La Solitude de la Sollicitude
Il y avait dans les escarpements abruptes d’une vallée perdues dans la profonde campagne d’un pays misérablement enclavé dans un autre, qui lui-même étai l’un des coins les plus sauvages de l’Europe, une maison. Comme cachée entre les arbres hauts de cette immense forêts qui s’étendait comme les paysages d’Irlande, c’est-à-dire à perte de vue, cette battisse hébergeait en son sain deux individus.
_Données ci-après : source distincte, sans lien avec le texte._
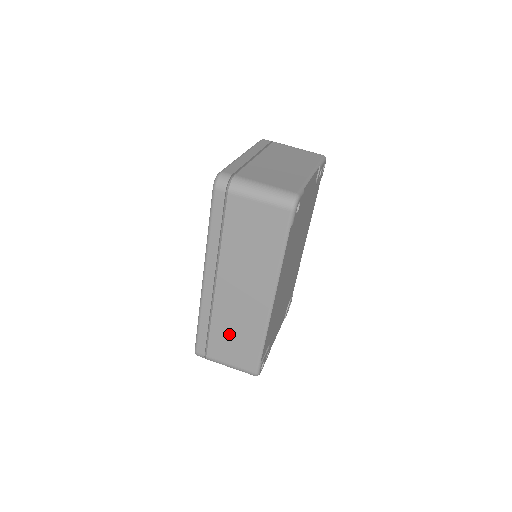
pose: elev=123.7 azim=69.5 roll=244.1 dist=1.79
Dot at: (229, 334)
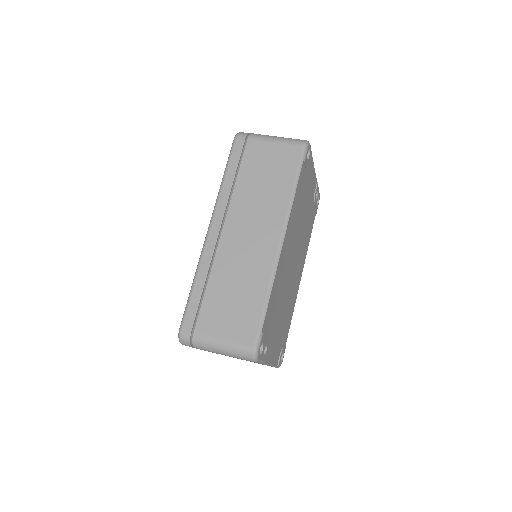
Dot at: (228, 293)
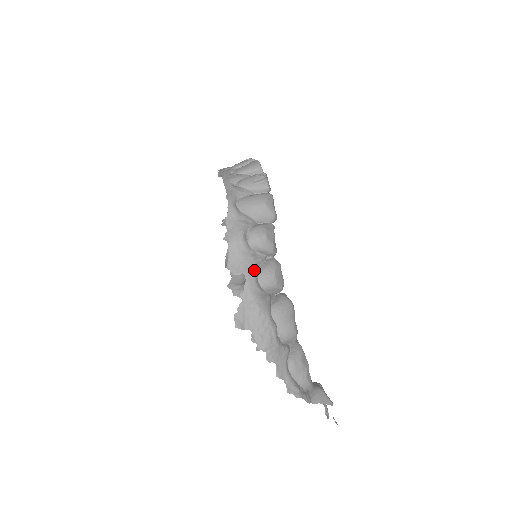
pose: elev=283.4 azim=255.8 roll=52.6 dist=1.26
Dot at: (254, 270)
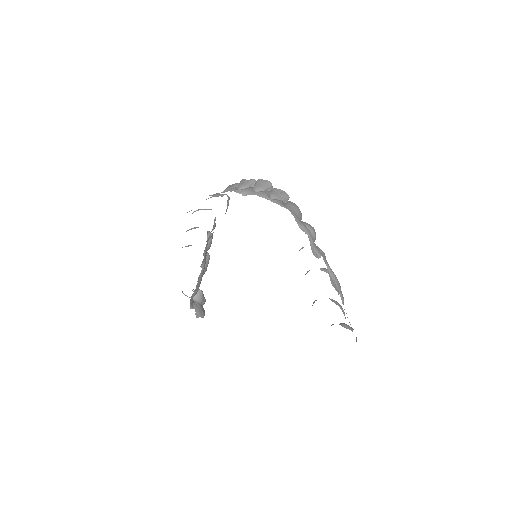
Dot at: (321, 253)
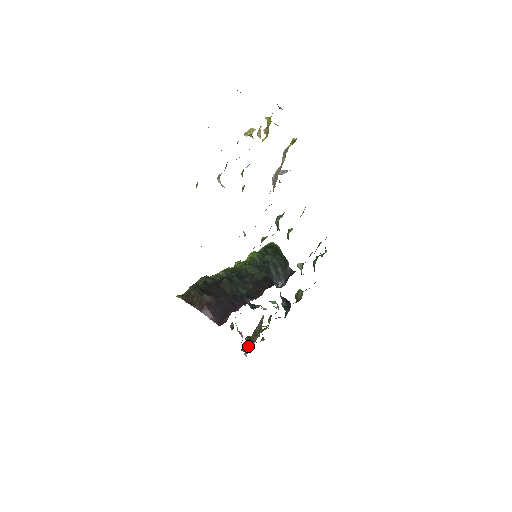
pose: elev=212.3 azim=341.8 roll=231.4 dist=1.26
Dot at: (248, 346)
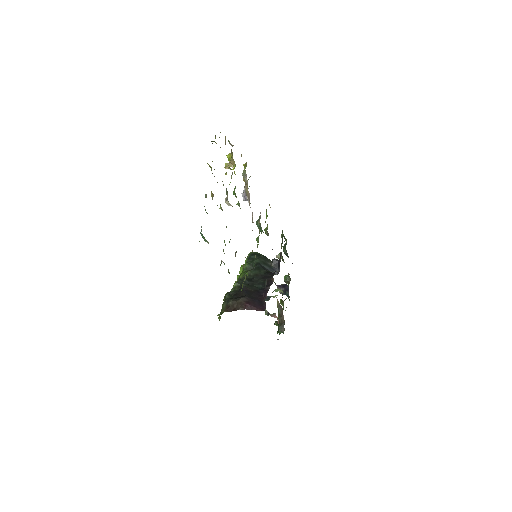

Mais il ne s’agissait pas d’un couple, d’un binôme, d’un duo, d’un ménage ou de toutes ces sortes de choses qui se forment par l’association de deux personnes relativement proches. Car ce qu’il faut dire, c’est que la maison en question, si au milieu de cette nature déserte ne formait bien qu’un tout architectural bien complet, était en son sain coupé en deux, ce qui explique d’ailleurs qu’elle hébergeait en son sain deux individus, qui vivaient chacun, certes dans la même maison, mais dans une des deux parties que cette battisse tenait en son sain, ce qui explique par ailleurs qu’ils ne formaient pas un couple, un binôme, un duo ou un ménage.
Le bon prosateur aurait dit avec une accablante simplicité que c’est deux personnes, Jean-luc et Luc, étaient voisins. Ce qui nous laisse tous pantois de désintérêt. Hum. Jean-Luc était un homme sympathique, et son voisin Luc, aussi. Mais la sympathie qui les caractérisaient tout les deux se transformait invariablement en ce que les psychiatres appellent avec la vulgarité qui font leurs succès de l’antipathie. Or, il est très désagréable ne pas pouvoir parler à la seule personne humaine à 100 kilomètres à la ronde sans que cela ne déclenche une engueulade qui pouvait ne pas en finir, ou alors très mal. Car ce qu’il faut dire, c’est que Luc était ce que Jean-Luc appelle un musicien, et il faut reconnaître à Jean-Luc qu’il n’avait pas complètement tort sur ce point, puisque Luc lui-même se définissait lui-même comme cela : « je suis un disciple de Mozart ! » disait-il avec le verni de l’histoire sur les ongles.
Eh bien sûr un musicien digne de ce nom, ça joue souvent de la musique ! Prenant sa contrebasse, son violon, sa clarinette, son piano, son haut-bois, son orgue, il jouait sans cesse du Mozart « Toujours du Mozart ! Mais jamais du Chopin, à la clarinette, c’est très difficile ! » A cet instant il faut rappeler au lecteur ignare que vous êtes peut-être que Chopin ne composait que des œuvres pour piano, d’où cette obscure réplique dont le mystère vient d’être écarté. Le problème, c’est que Mozart, Jean-Luc, ça va cinq minutes : ils commence à en avoir assez de ce truchement qui joue sans cesse du rondo, jour et nuits !
Et un jour, il lui dit ce qu’il pensait : « vous commencer à ma faire chier avec votre musique ! » Ceux à quoi Luc, choqué répondit en reposant son alto : « Mais enfin, je pensai que, comme vous êtes sourd…. » Jean-Luc le coupa d’un geste de la main, et en langage des signes, dit : « ce n’est pas le problème : votre musique est assourdissante, entendez-vous ? » Et oui, contrairement à ce qu’on aurait croire, un musicien minable et un sourd acariâtre ne sont pas fait pour s’entendre.